If Khayeshpur has witnessed realignment in favour of Trinamul in the last few months, Daribhit — a nondescript village that shot to national fame last September after students and local people protested the appointment of teachers at a local school — has swung the saffron way. Several local politicians, cutting across political lines, said the Daribhit protests, in which two men in their early twenties died of bullet injury, and the “language movement” thereafter made the BJP a key player in Raiganj.

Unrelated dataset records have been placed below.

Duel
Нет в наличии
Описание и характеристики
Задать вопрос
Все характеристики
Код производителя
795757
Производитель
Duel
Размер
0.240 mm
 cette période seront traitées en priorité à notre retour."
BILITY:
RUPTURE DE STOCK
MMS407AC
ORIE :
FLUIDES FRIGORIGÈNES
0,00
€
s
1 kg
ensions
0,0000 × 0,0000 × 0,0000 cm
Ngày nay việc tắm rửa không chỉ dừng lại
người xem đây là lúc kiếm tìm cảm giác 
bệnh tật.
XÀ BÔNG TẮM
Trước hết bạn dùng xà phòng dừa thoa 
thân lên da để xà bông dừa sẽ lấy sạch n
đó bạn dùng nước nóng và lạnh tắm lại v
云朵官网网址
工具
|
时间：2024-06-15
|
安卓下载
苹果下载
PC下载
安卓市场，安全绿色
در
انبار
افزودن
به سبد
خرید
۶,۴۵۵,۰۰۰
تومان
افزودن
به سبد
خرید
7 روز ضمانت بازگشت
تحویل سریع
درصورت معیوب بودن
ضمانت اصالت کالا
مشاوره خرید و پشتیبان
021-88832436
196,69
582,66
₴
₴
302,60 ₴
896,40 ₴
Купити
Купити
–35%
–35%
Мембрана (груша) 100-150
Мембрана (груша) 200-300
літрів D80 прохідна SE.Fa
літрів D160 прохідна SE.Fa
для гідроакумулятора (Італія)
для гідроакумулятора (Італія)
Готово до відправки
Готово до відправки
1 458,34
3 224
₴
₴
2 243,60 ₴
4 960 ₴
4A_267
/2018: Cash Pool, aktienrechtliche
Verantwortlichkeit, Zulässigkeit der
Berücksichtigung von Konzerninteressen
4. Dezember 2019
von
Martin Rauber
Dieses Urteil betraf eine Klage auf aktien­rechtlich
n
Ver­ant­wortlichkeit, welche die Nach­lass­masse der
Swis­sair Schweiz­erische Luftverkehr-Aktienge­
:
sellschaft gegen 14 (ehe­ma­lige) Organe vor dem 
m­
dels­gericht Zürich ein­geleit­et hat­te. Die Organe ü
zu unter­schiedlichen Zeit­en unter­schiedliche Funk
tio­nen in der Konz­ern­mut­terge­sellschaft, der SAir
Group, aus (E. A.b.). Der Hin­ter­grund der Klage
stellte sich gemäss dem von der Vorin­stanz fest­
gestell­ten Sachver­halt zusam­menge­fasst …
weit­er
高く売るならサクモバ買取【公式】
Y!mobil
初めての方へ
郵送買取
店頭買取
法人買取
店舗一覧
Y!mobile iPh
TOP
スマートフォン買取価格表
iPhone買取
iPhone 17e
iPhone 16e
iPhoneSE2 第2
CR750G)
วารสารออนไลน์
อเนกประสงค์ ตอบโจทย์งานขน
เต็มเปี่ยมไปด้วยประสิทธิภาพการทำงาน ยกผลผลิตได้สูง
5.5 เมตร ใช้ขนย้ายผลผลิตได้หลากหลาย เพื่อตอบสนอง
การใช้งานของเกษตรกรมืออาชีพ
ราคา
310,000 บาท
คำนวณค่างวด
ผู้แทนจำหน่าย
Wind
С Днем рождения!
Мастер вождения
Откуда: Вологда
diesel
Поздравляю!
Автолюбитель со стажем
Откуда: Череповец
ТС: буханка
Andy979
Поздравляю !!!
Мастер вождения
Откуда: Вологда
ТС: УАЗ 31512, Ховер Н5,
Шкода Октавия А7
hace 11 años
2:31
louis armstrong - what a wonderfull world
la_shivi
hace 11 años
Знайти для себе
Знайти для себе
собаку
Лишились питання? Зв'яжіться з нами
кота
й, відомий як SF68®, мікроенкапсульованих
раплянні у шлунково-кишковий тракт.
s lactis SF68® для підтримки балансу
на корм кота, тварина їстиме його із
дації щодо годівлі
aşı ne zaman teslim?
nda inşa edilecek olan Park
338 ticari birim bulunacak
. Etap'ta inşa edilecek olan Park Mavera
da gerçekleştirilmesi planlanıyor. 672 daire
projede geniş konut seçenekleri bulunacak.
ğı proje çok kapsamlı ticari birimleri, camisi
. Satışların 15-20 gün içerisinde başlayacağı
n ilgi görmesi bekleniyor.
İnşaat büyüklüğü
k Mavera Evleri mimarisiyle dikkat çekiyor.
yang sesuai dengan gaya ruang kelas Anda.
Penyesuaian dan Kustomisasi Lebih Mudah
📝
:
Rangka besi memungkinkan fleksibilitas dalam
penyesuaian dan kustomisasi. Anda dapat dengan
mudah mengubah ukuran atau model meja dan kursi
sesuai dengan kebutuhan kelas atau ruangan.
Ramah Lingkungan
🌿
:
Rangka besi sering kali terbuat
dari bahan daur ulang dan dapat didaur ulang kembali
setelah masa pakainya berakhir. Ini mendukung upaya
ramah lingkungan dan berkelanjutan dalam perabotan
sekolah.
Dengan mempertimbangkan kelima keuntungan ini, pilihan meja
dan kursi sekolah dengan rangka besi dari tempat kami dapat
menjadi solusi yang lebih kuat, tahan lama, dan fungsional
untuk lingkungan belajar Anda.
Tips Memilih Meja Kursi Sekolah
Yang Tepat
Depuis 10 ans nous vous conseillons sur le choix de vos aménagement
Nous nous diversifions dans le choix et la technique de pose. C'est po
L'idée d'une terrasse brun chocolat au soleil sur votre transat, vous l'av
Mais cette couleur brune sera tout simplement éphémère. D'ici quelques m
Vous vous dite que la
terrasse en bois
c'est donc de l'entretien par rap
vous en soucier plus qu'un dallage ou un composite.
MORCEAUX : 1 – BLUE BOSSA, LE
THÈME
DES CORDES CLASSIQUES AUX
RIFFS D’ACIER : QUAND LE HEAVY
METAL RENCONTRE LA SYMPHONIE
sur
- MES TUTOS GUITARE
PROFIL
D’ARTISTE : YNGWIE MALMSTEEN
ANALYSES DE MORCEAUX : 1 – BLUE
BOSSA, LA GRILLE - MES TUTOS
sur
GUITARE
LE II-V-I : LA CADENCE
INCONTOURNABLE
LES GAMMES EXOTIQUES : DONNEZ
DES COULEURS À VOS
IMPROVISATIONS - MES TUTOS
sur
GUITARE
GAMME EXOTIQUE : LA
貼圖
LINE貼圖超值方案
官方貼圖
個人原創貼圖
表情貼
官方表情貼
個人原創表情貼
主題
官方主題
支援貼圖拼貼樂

Manju Barman, holding a picture of her son Tapas who died during a protest outside Daribhit High School on September 20, 2018.

Manju Barman, holding a picture of her son Tapas who died during a protest outside Daribhit High School on September 20, 2018. Picture by Koushik Sen

Such has been the impact of the Daribhit incident that BJP nominee Debasree Chaudhuri launched her campaign from the village, which has hardly witnessed any campaigning initiative by the Trinamul.

“The BJP leaders stood by us after I lost my son due to police firing,” said Manju Barman, whose son died during the protest outside Daribhit High School on September 20.

“The police force of the Trinamul government killed my son (Tapas) and his friend (Rajesh Sarkar). We are fighting for a CBI probe into the incident. I want Modiji to win as he has promised us justice.”

The Bengal BJP leadership took the family members of Tapas and Rajesh to Modi, party chief Amit Shah and President Ram Nath Kovind.

Some local residents, at a tea stall-cum-sweet shop belonging to the Barman family, stressed that almost all the 10,000 votes in Daribhit, a Hindu-dominated village, will go to the BJP as the party stood by the villagers.

The twin deaths in Daribhit did not result in any visible strife, but they completed a process of polarisation that has made the BJP’s Chaudhuri a frontrunner for the seat. Signs of polarisation are visible even beyond the villages around Daribhit.

The villagers engrossed in political discussions at the tea stalls in the Muslim-dominated villages of Golapara and Khayeshpur admitted they were aware that “Modiji’s party” was in an advantageous position as Muslim votes remained divided among the Trinamul, Congress and CPM.

During her two campaign meetings in the districts, Mamata tried her best to explain the “futility” of voting for either the Congress or the Left by projecting herself as the lone crusader against Modi in Bengal. So, instead of seeking votes for her candidate Kanaialal Agarwal, whose nomination made a section in the party unhappy, she has converted the battle for Raiganj into a fight between Modi and herself.

Chaudhuri will face a tough challenge from Trinamul if Mamata’s message has takers. Else, it’s advantage BJP.